WORK INSTRUCTION ▸ Find the line with "line: (1116, 1019)" in the entries below. Repeat it, every following line, and the line with "line: (600, 1836)", exactly and with nothing added.
-- Opening Marker --
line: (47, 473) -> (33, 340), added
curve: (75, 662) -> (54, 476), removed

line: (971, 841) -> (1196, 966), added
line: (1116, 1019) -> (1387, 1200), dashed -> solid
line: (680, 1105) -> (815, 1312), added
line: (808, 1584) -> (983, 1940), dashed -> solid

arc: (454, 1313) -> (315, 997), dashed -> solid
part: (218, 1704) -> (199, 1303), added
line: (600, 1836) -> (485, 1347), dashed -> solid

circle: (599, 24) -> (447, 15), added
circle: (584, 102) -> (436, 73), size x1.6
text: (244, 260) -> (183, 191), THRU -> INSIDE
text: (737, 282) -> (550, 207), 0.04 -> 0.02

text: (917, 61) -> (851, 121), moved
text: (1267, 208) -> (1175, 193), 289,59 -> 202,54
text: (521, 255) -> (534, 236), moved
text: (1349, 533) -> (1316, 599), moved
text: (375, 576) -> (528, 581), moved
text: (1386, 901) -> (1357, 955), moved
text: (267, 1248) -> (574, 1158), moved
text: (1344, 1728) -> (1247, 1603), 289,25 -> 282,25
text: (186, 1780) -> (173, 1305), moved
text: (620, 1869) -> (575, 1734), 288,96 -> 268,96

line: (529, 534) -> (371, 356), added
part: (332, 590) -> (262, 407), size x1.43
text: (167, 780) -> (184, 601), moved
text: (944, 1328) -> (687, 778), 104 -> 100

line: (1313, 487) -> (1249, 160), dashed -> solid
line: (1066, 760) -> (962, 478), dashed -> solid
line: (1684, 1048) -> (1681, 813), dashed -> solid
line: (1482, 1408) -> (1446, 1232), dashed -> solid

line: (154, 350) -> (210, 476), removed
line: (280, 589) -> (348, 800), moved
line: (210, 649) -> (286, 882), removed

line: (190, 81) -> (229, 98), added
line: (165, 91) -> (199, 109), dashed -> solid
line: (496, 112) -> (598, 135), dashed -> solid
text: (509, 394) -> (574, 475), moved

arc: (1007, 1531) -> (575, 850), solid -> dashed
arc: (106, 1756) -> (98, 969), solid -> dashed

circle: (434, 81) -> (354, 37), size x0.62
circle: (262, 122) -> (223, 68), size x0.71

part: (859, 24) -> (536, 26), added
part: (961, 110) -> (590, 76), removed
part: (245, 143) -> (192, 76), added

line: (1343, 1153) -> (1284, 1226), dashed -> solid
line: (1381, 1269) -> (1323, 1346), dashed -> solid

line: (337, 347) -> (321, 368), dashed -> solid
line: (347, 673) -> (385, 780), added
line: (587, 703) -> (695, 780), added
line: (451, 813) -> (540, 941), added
-- Closing Marker --
RESULT OF THE TASK ▸
line: (1116, 1019) -> (1387, 1200), dashed -> solid
line: (680, 1105) -> (815, 1312), added
line: (808, 1584) -> (983, 1940), dashed -> solid

arc: (454, 1313) -> (315, 997), dashed -> solid
part: (218, 1704) -> (199, 1303), added
line: (600, 1836) -> (485, 1347), dashed -> solid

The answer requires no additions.